A new research perspective was recently published in Aging, titled “Exercise as a geroprotector: focusing on epigenetic aging.”
In this perspective, led by Takuji Kawamura from Tohoku University, researchers reviewed existing evidence from scientific studies showing that regular exercise, physical activity, and fitness may influence epigenetic aging and potentially reverse it, offering a promising way to extend healthspan and improve long-term health.
Epigenetic aging refers to changes in the body’s DNA that reflect how quickly a person is aging at the molecular level. It is measured using epigenetic clocks, which analyze patterns of DNA methylation, a chemical modification that can affect gene activity. Unlike chronological age, which simply counts the number of years lived, epigenetic aging presents a more accurate picture of how well the body’s cells and tissues are functioning. This process is influenced by various factors, including lifestyle, and has become a powerful tool for studying aging.
This perspective highlights that while general physical activity, such as walking or doing household tasks, offers health benefits, structured exercise routines that are planned, repetitive, and goal-directed appear to have stronger effects on slowing epigenetic aging. Physical fitness, especially high cardiorespiratory capacity, is also closely associated with slower epigenetic aging.
The authors also discuss key findings from both human and animal studies. In mice, structured endurance and resistance training reduced age-related molecular changes in muscle tissue. In humans, multi-week exercise interventions demonstrated reductions in biological age markers in blood and skeletal muscle. One study found that sedentary middle-aged women reduced their epigenetic age by two years after just eight weeks of combined aerobic and strength training. Another study showed that older men with higher oxygen uptake levels, a key measure of cardiovascular fitness, had significantly slower epigenetic aging.
“These findings suggest that maintaining physical fitness delays epigenetic aging in multiple organs and supports the notion that exercise as a geroprotector confers benefits to various organs.”
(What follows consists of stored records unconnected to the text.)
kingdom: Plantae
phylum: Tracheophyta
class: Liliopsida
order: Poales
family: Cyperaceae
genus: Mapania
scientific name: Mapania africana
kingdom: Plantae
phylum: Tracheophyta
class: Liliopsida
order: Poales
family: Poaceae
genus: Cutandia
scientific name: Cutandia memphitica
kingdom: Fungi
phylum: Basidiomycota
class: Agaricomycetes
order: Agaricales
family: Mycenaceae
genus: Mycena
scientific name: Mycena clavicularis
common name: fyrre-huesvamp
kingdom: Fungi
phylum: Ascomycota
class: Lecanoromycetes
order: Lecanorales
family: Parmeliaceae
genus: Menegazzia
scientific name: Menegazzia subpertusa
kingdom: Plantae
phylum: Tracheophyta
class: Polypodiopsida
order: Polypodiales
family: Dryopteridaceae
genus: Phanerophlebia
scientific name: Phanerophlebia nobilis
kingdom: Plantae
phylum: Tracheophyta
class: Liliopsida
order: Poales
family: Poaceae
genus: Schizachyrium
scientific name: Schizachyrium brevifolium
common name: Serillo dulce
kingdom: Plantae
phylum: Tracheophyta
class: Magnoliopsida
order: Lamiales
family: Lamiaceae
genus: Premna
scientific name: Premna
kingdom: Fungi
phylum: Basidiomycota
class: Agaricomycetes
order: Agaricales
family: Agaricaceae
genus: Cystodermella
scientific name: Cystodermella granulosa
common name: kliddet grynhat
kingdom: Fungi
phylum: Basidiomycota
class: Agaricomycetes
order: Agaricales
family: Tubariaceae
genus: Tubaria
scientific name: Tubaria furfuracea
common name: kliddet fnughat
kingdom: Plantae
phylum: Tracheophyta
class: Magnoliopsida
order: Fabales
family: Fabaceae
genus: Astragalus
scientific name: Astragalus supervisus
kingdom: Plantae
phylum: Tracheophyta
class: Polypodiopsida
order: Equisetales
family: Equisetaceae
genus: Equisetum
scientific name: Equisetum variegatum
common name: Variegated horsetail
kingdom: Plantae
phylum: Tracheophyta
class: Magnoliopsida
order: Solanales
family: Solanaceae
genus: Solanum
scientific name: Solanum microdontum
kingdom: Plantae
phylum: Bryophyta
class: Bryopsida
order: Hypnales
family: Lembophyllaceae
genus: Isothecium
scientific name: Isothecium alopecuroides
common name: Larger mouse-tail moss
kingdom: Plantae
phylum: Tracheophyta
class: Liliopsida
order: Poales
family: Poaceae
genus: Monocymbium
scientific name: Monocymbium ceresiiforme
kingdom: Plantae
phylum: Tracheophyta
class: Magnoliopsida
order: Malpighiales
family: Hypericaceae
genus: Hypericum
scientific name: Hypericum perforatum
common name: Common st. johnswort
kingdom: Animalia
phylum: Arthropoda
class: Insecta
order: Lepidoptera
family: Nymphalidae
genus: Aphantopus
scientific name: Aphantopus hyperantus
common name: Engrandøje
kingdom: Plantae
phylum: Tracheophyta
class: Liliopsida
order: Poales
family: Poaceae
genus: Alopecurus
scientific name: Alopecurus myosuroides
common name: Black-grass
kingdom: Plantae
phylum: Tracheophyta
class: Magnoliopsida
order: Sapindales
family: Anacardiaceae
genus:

The research also examines which organs benefit most from exercise. While skeletal muscle has been a central focus, new evidence shows that regular physical training may also slow aging in the heart, liver, fat tissue, and even the gut. In addition, Olympic athletes were found to have slower epigenetic aging than non-athletes, suggesting that long-term, intensive physical activity may have lasting anti-aging effects.
The authors call for further research to understand why some individuals respond more strongly to exercise than others and how different types of training influence aging in various organs. They also point out the importance of developing personalized exercise programs to maximize anti-aging benefits. Overall, the findings support the growing recognition that maintaining physical fitness is not only essential for daily health but may also serve as one of the most effective tools for slowing the body’s internal aging process.